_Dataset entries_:

== Segment start ==

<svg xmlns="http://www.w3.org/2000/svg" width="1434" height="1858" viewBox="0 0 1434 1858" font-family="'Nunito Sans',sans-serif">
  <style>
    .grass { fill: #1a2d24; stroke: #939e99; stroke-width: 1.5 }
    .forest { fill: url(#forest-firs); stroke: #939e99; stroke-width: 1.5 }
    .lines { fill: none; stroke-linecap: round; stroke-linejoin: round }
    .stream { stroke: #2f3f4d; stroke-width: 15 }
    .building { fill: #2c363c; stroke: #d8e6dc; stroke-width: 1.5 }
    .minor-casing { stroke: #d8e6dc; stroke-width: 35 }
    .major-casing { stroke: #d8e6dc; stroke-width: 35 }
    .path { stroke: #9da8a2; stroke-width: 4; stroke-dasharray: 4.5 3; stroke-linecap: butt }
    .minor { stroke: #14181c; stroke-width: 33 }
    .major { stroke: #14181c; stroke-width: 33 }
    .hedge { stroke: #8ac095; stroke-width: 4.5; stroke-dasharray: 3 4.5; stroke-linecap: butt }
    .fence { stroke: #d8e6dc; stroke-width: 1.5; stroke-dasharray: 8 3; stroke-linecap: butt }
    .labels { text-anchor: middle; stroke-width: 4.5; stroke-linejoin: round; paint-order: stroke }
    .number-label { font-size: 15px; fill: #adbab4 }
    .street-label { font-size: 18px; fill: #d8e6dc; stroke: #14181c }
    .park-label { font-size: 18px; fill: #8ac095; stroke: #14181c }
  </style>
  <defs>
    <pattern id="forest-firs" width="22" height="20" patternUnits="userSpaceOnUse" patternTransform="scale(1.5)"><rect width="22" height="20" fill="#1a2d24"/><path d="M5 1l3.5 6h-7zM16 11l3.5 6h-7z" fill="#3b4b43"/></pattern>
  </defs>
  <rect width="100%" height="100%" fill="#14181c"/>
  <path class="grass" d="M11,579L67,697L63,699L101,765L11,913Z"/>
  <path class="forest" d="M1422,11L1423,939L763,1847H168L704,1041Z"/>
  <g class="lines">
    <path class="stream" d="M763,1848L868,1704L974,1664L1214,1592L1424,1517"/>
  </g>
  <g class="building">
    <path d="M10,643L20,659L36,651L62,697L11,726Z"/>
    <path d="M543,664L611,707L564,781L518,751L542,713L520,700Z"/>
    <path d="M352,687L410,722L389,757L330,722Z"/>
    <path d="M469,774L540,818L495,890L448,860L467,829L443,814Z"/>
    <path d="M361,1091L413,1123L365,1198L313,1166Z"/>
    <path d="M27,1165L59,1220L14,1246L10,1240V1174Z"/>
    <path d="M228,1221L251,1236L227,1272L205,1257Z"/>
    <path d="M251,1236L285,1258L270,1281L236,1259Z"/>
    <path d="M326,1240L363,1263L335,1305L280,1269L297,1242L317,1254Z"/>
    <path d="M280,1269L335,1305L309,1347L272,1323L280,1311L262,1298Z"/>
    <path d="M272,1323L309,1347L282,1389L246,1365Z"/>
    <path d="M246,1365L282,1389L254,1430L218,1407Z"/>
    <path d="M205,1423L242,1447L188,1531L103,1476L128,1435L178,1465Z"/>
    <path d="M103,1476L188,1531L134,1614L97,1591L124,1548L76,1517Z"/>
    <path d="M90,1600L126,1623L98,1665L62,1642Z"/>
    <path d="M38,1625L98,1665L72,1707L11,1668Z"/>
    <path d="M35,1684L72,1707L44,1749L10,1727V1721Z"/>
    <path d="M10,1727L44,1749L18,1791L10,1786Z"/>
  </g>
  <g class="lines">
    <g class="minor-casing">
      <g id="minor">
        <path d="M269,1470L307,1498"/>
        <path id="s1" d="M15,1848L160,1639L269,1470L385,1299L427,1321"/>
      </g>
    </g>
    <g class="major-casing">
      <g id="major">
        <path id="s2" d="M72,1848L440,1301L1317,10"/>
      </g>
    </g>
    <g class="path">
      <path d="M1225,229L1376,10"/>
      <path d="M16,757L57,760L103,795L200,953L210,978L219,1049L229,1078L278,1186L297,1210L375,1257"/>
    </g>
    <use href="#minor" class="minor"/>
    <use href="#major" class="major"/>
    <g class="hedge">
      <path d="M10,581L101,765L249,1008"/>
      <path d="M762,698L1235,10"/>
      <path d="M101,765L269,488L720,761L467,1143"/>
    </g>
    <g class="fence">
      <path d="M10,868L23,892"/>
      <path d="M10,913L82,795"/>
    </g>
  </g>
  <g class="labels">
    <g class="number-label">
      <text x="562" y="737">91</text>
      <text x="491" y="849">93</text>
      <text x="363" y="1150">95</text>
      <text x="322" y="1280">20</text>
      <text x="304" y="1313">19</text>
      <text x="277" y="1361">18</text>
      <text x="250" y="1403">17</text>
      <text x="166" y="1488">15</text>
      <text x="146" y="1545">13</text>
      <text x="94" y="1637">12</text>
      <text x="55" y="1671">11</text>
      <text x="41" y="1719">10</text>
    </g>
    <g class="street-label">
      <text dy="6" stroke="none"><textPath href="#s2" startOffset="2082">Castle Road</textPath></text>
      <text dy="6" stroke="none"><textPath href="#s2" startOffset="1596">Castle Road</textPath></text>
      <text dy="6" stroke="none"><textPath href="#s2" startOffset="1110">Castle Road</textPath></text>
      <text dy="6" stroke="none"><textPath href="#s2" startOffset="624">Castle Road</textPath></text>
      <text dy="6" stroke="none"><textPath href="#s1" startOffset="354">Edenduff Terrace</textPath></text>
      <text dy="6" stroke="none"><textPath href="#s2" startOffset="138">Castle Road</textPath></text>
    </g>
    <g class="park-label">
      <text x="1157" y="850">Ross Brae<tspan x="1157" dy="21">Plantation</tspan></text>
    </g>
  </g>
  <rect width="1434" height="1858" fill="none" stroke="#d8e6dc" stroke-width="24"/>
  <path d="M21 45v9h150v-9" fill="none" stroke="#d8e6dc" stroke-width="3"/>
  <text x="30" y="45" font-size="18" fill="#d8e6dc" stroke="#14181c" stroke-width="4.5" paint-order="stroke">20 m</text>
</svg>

== Segment end ==
== Segment start ==

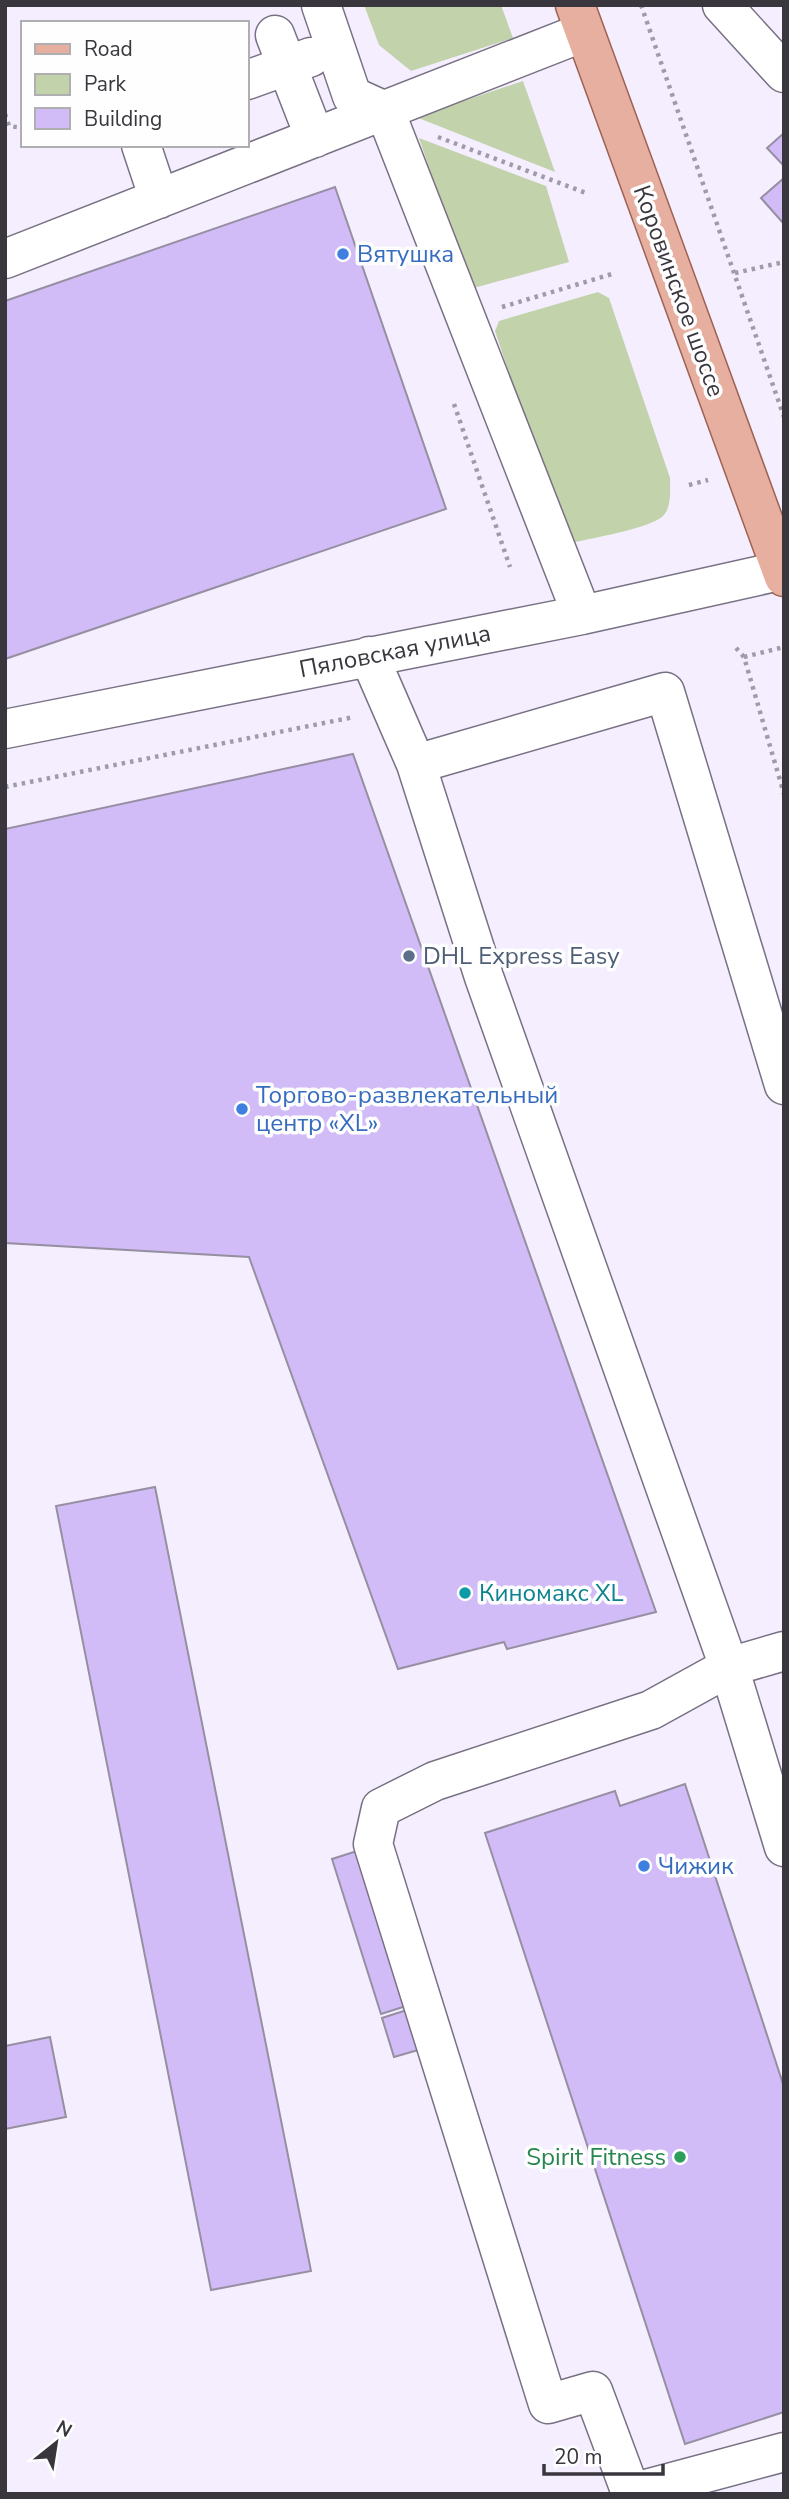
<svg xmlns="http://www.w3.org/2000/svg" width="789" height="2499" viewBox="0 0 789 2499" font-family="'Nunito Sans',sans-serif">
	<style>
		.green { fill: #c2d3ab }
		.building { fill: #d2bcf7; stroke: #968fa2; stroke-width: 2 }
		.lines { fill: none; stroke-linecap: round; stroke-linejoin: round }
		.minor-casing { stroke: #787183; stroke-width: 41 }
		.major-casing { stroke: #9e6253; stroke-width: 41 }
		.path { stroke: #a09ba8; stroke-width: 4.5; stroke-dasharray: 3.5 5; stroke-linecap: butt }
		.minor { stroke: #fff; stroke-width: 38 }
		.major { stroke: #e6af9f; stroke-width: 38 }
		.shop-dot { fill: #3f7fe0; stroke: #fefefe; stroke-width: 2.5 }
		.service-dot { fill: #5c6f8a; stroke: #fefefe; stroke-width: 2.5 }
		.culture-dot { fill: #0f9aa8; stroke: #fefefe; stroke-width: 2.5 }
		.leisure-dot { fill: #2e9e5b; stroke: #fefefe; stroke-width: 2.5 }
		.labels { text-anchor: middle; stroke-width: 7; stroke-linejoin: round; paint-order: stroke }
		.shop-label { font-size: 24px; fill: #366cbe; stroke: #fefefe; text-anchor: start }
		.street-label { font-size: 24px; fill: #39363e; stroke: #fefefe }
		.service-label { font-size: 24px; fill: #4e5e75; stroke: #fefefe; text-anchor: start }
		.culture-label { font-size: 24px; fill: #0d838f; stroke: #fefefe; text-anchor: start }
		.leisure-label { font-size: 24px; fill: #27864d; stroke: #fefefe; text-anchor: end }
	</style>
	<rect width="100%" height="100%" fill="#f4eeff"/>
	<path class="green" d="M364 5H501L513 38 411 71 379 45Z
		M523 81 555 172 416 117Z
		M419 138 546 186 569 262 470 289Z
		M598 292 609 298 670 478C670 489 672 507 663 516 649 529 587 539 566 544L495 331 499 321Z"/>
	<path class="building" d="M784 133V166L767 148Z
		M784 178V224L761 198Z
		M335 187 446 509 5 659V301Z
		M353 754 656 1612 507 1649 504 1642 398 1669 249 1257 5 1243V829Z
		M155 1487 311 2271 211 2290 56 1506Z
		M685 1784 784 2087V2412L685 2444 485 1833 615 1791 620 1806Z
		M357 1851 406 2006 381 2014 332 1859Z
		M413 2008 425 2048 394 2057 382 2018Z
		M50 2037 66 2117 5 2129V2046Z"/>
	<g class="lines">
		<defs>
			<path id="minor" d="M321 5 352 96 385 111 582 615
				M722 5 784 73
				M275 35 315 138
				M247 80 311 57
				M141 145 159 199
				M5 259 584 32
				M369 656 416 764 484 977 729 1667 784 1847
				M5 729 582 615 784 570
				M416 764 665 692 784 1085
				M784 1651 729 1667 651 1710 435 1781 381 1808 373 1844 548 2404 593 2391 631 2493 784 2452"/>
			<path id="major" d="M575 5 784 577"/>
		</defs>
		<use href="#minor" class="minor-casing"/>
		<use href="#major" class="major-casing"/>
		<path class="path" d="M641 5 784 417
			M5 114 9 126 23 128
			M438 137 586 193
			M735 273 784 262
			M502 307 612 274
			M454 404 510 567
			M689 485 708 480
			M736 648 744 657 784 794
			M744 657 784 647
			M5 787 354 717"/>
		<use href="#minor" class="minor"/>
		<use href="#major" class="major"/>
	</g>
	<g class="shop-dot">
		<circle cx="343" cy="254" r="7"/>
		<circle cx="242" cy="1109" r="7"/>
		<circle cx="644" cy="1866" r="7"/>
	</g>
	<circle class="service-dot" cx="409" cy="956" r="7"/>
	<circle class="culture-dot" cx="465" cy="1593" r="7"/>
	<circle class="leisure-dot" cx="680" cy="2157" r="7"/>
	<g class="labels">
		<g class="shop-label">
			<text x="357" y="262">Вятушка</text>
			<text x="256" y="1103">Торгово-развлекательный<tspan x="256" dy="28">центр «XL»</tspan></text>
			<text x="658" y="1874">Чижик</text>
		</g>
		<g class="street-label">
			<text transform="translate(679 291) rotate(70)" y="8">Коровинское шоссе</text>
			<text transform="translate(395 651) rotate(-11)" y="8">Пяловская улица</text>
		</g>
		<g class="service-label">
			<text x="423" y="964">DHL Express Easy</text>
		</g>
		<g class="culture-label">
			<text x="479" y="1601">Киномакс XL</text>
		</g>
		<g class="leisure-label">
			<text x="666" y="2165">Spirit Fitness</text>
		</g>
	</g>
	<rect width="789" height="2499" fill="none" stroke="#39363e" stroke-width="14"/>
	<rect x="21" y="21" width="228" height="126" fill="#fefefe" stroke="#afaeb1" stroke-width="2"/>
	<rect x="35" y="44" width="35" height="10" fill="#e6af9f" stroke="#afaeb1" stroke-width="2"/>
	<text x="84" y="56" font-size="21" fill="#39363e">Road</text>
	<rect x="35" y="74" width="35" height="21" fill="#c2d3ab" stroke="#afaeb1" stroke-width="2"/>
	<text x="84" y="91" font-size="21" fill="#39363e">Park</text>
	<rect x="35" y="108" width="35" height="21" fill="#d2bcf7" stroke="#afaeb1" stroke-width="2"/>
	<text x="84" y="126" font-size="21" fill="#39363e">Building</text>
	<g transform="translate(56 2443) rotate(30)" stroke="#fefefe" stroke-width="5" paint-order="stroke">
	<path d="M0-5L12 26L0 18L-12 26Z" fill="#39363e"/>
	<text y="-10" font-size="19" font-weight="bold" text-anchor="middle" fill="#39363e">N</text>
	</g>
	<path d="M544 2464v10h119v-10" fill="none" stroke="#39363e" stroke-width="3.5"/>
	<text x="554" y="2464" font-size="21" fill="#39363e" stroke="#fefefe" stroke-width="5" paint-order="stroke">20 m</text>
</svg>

== Segment end ==

_Goal of the exercise_: Your answer must consist solely of the lines above between the line holding "#2c363c; stroke: #d8e6dc;" and the line holding "#9da8a2; stroke-width: 4;", inclusive, copied exactly.

_Output of the exercise_:
    .building { fill: #2c363c; stroke: #d8e6dc; stroke-width: 1.5 }
    .minor-casing { stroke: #d8e6dc; stroke-width: 35 }
    .major-casing { stroke: #d8e6dc; stroke-width: 35 }
    .path { stroke: #9da8a2; stroke-width: 4; stroke-dasharray: 4.5 3; stroke-linecap: butt }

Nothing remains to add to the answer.